** Collected data follows **
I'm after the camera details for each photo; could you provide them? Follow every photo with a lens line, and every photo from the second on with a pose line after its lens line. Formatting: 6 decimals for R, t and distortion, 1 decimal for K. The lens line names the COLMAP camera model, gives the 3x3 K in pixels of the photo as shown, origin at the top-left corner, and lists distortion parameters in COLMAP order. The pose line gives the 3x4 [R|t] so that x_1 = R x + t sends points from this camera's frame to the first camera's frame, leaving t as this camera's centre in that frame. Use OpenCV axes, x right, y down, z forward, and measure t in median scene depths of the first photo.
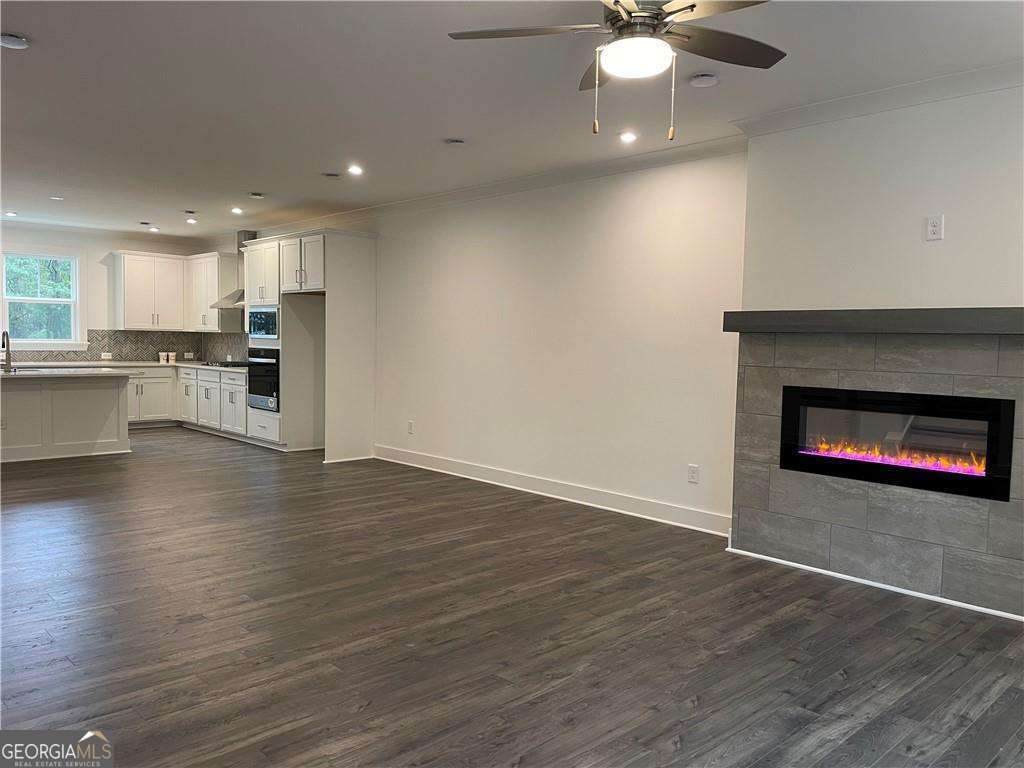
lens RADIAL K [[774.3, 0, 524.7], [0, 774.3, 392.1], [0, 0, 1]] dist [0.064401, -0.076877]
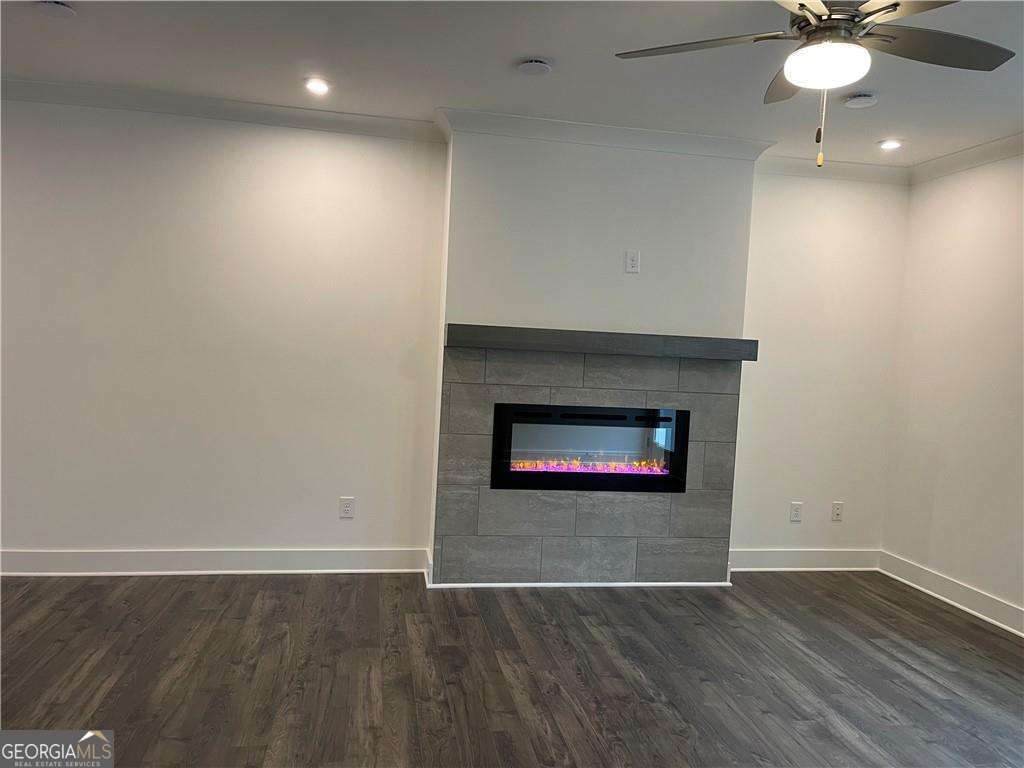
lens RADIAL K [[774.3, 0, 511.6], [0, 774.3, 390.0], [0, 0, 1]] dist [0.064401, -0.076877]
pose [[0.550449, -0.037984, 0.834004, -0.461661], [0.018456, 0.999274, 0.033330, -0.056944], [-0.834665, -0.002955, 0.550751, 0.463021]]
** End of Collected data **
§ **Exercise requirements**: Write out the whole listing exactly. Do not include the pictures.

§ **Response to this task**:
I'm after the camera details for each photo; could you provide them? Follow every photo with a lens line, and every photo from the second on with a pose line after its lens line. Formatting: 6 decimals for R, t and distortion, 1 decimal for K. The lens line names the COLMAP camera model, gives the 3x3 K in pixels of the photo as shown, origin at the top-left corner, and lists distortion parameters in COLMAP order. The pose line gives the 3x4 [R|t] so that x_1 = R x + t sends points from this camera's frame to the first camera's frame, leaving t as this camera's centre in that frame. Use OpenCV axes, x right, y down, z forward, and measure t in median scene depths of the first photo.
lens RADIAL K [[774.3, 0, 524.7], [0, 774.3, 392.1], [0, 0, 1]] dist [0.064401, -0.076877]
lens RADIAL K [[774.3, 0, 511.6], [0, 774.3, 390.0], [0, 0, 1]] dist [0.064401, -0.076877]
pose [[0.550449, -0.037984, 0.834004, -0.461661], [0.018456, 0.999274, 0.033330, -0.056944], [-0.834665, -0.002955, 0.550751, 0.463021]]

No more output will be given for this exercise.